- Born: Richard Virgil Dean Steinheimer August 23, 1929 Chicago, Illinois, U.S.
- Died: May 4, 2011 (aged 81)
- Occupation: Railroad photographer

= Richard Steinheimer =

American photographer (1929 - 2011)

Richard Virgil Dean Steinheimer (August 23, 1929 – May 4, 2011) was an American railroad photographer from Sacramento, California. His work has been published in Trains Magazine, Railfan, Locomotive and Railway Preservation and Vintage Rail and more than seventy books. A pioneer in railroad photography, Steinheimer lived through and documented the railroads' heyday and their transition to diesel motive power from steam. He is one of few photographers who took into account the aesthetics of all locomotives from steam engines to the latest diesel-powered behemoths. He had a particular fondness for the landscape of the American West and many of his images situate trains in the larger geography and culture of the time. Steinheimer was known for taking pictures at night, in bad weather, and from risky perches on top of moving trains. His photograph, "Southern Pacific steam helper at Saugus, California, 1947," was included in the Center for Railroad Photography and Art's 20 Memorable Railroad Photographs of the 20th Century.

== Early life ==

Richard Steinheimer was born in Chicago in 1929. His parents divorced in 1935, and he, with his mother and sister, moved to Phoenix, Arizona. It was this trip that first exposed him to trains. In 1939 his family moved to Glendale, California. The Southern Pacific main line was adjacent to his home.

== Career ==
In 1945 he started his photographic career with a Kodak Baby Brownie, shooting wartime traffic in the common 3/4 "wedgies" style. Also, in 1945 he received two books by Lucius Beebe, Highball and High Iron, from which he drew inspiration. By 1946 his photos had evolved into more of an experimental style. In 1946 he began using an Argus A-2 camera, and in 1947 he started using a 31/4×41/4 Speed Graphic. With the Speed Graphic now in hand, he made very well regarded photos. He used yard lights, flashbulbs or whatever lights were available. His night work predates O. Winston Link's by almost seven years. By 1949 he was going to San Francisco City College and one of his teachers was Joe Rosenthal. In 1955 he married his first wife Nona, the two would later separate. From 1956 through 1962 he worked for the Marin Independent Journal as a photojournalist. Kalmbach Publishing produced in 1963 his Backwoods Railroad of the West. Although it failed commercially at the time, it later became a very valuable and sought-after books on railroads.

From 1948 through 2001 Trains Magazine published over 400 of his photographs.

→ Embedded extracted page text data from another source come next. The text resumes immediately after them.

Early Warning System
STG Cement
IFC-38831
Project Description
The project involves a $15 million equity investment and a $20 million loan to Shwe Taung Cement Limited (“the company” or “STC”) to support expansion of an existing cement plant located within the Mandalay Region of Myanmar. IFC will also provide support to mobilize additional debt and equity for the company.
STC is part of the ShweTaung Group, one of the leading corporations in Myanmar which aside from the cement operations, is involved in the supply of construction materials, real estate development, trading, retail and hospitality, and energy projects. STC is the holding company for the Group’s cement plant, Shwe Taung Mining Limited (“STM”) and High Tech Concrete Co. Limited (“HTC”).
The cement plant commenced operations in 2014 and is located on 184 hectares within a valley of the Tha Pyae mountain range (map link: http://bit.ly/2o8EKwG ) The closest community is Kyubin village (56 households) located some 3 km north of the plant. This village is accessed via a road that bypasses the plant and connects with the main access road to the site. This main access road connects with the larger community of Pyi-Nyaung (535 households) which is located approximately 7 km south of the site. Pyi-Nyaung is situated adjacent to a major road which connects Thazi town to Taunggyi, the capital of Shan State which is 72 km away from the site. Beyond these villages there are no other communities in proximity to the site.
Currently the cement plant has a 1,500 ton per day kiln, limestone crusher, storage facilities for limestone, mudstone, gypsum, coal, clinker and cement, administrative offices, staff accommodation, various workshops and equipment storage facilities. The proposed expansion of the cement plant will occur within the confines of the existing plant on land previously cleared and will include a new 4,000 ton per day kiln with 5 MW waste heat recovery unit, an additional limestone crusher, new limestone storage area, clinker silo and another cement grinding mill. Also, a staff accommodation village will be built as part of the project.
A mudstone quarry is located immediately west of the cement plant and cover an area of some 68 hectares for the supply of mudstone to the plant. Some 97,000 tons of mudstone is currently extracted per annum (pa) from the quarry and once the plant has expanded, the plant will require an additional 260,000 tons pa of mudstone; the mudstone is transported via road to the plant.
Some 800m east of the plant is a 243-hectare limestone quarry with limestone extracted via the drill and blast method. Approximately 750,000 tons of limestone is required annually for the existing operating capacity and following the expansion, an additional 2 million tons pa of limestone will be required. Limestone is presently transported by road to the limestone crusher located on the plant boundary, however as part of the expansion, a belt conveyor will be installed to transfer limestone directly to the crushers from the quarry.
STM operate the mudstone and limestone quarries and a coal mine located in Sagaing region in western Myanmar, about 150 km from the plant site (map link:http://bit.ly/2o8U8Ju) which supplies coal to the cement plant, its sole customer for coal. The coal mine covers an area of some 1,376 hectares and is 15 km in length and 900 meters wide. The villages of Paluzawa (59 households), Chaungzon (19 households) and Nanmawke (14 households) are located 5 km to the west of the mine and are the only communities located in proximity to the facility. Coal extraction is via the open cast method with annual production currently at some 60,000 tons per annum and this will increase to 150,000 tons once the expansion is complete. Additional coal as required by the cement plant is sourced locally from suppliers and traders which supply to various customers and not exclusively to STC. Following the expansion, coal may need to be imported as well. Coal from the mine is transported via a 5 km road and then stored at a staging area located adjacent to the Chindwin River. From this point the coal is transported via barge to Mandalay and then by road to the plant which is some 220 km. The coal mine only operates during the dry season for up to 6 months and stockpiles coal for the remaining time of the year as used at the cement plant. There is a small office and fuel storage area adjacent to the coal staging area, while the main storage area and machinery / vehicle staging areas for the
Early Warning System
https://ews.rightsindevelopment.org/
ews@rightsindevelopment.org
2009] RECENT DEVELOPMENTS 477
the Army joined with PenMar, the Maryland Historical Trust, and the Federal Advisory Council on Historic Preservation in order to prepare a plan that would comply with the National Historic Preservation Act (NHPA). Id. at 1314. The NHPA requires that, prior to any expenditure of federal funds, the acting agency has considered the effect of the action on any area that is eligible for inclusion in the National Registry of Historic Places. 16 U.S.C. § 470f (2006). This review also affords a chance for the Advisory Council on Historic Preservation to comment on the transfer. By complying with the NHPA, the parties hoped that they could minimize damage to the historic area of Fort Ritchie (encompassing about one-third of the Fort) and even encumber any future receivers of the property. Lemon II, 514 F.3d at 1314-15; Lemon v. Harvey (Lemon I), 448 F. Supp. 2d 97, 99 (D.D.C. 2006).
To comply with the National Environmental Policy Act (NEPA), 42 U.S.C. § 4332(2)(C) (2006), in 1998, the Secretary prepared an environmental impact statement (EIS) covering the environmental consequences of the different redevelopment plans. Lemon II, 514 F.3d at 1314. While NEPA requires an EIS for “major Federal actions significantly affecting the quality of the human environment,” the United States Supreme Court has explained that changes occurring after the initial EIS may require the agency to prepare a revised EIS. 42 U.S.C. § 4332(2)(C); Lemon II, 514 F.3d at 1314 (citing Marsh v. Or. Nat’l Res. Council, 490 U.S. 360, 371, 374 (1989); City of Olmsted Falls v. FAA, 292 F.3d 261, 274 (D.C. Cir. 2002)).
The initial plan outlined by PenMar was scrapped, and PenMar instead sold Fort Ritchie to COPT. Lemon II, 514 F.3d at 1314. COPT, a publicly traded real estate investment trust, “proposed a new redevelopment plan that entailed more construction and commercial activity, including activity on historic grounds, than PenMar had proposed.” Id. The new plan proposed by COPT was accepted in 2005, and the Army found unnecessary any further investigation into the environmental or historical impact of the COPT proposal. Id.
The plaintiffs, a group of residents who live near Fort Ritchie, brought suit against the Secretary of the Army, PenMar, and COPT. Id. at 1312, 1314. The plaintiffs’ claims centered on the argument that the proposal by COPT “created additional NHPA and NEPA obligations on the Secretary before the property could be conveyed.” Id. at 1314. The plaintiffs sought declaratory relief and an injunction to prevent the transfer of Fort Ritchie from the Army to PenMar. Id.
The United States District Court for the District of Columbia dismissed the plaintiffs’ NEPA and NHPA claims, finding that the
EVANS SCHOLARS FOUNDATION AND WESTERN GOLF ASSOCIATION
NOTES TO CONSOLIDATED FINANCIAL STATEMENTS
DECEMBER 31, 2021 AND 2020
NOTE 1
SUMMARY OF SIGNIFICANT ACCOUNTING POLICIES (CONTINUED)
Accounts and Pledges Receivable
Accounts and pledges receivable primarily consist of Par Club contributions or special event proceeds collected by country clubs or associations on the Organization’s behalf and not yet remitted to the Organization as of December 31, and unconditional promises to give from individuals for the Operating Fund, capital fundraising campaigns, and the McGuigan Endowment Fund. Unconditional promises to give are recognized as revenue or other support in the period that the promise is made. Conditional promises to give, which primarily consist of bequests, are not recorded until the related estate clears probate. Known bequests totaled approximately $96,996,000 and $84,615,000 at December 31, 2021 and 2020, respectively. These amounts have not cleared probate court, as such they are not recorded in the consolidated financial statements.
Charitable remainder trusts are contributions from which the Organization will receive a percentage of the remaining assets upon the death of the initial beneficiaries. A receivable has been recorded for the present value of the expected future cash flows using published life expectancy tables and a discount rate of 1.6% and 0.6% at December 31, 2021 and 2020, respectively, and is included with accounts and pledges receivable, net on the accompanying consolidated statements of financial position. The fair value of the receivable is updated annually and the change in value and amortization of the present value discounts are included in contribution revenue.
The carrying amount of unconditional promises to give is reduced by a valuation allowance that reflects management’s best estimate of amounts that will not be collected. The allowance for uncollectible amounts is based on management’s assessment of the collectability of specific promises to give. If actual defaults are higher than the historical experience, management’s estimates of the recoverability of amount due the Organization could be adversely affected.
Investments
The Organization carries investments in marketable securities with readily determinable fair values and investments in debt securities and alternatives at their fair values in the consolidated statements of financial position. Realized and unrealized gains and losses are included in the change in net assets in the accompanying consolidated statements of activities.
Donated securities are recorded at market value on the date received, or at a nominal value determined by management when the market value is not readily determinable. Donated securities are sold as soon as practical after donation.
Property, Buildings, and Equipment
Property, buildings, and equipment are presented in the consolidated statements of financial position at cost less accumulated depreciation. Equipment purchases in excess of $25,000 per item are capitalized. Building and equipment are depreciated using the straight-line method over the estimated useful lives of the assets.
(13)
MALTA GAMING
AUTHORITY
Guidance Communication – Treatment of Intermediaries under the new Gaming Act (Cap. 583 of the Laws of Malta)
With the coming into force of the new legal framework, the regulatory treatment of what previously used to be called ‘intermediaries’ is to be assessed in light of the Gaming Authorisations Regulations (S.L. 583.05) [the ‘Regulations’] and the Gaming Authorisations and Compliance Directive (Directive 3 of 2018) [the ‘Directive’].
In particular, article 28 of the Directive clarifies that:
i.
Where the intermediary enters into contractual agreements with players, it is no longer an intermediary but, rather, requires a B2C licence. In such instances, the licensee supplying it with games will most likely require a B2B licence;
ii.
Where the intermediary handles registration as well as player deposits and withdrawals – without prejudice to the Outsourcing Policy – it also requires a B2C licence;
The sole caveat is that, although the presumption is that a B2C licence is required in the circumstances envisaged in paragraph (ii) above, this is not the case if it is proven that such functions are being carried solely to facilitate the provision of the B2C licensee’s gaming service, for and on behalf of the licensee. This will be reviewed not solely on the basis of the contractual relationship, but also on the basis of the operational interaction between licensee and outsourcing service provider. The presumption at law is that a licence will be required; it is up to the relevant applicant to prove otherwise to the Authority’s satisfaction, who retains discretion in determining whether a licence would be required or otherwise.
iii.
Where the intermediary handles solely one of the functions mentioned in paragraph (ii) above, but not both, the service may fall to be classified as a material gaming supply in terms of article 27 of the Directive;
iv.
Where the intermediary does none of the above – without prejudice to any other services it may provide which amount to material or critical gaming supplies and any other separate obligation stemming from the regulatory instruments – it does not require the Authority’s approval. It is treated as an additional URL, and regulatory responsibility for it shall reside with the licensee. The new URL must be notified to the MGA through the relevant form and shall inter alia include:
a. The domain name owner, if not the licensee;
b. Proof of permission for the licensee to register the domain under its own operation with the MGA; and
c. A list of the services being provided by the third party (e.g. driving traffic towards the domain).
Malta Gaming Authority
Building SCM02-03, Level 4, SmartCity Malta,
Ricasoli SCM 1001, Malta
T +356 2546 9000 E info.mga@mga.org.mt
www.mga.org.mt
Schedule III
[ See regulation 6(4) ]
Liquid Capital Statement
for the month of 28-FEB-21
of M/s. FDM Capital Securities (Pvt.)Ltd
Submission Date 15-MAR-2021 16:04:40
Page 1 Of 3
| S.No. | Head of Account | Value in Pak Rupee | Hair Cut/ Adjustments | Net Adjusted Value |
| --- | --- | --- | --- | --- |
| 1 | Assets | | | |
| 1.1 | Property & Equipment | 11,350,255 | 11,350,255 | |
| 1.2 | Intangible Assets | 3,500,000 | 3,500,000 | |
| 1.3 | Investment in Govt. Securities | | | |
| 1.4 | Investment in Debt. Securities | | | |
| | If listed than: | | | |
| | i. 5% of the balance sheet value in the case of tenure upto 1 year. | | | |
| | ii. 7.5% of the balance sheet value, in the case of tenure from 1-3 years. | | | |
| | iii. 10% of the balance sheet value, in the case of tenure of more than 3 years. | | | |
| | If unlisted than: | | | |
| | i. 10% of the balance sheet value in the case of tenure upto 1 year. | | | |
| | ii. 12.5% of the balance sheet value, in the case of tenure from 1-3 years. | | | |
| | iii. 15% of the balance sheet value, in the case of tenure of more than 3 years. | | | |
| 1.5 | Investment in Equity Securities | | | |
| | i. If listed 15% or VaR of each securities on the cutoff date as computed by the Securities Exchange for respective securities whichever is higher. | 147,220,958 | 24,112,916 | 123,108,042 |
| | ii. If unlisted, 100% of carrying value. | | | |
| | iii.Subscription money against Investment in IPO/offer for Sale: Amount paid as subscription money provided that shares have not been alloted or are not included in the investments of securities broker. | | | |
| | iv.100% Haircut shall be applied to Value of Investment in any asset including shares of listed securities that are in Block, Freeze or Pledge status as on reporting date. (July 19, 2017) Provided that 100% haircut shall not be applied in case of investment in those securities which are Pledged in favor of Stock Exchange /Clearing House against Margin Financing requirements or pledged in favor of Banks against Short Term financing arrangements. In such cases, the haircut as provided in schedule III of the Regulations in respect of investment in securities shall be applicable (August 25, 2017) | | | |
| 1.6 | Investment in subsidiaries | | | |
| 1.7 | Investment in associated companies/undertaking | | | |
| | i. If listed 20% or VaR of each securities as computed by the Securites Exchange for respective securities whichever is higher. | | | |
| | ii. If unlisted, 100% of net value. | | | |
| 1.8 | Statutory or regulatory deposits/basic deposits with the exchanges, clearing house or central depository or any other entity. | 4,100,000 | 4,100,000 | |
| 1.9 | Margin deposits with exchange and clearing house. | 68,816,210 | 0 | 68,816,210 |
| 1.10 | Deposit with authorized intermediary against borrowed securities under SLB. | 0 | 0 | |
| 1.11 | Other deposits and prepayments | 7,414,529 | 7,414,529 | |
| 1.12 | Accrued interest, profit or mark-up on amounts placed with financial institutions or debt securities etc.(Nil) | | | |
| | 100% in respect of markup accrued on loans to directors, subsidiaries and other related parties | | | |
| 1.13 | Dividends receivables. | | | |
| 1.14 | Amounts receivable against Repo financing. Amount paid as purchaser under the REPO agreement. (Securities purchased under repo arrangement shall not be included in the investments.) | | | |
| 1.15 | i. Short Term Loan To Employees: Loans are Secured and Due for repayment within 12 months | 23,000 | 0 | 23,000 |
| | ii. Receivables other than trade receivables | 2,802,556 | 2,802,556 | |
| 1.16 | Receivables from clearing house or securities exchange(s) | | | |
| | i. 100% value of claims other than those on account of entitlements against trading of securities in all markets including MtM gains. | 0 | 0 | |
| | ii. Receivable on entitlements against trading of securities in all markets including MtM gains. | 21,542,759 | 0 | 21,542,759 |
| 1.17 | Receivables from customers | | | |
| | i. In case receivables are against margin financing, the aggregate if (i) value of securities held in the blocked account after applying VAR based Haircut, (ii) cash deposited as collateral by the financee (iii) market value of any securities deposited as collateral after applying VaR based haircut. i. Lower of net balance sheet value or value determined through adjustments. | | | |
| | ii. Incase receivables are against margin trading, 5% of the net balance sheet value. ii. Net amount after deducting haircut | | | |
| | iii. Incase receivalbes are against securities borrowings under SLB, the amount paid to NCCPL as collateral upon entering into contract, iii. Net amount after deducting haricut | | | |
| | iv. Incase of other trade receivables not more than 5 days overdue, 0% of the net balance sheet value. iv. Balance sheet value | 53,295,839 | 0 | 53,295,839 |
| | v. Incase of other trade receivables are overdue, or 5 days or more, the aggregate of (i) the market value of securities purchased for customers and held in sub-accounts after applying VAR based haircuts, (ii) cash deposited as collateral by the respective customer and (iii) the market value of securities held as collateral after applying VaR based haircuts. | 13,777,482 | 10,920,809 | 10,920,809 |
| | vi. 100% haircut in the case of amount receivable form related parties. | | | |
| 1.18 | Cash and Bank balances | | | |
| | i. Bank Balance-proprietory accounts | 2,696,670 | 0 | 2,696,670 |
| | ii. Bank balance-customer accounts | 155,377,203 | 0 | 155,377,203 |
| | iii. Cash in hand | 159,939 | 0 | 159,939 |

Steinheimer has become very well regarded, especially across the Western USA, but also pursued a lesser-known career in commercial photography. His specialties included the use of telephoto lenses in railroad scenes, and a devotion to Southern Pacific's Donner Pass crossing of the Sierra Nevada. Steinheimer would meet his future wife, Shirley Burman at a reception for his photos at the California State Railroad Museum in 1983; and the two would start dating while on overnight photography trips together to the desert. The two were married the following year.

In 2000 Steinheimer was diagnosed with Alzheimer's disease; he suffered a stroke in September 2007. He was cared for throughout his illness by his wife Shirley. He died on May 4, 2011. In 2012 Shirley along with Richard's friends and family would travel to the Mojave Desert to scatter his ashes per an epitaph Steinheimer had written for himself in 1982 "Toss my ashes out into the desert around Ash Hill... Let me take one hundred years to know this desert."

An exhibition featuring many of his popular images were held at the Robert Mann Gallery in Manhattan, December 15, 2011, through January 21, 2012.

The majority of Richard Steinheimer's photography collection was donated to the Center for Railroad Photography & Art in mid 2022. The Center has received about 30,000 color slides and a large collection of black and white prints and scans, and negatives from 1975 onward.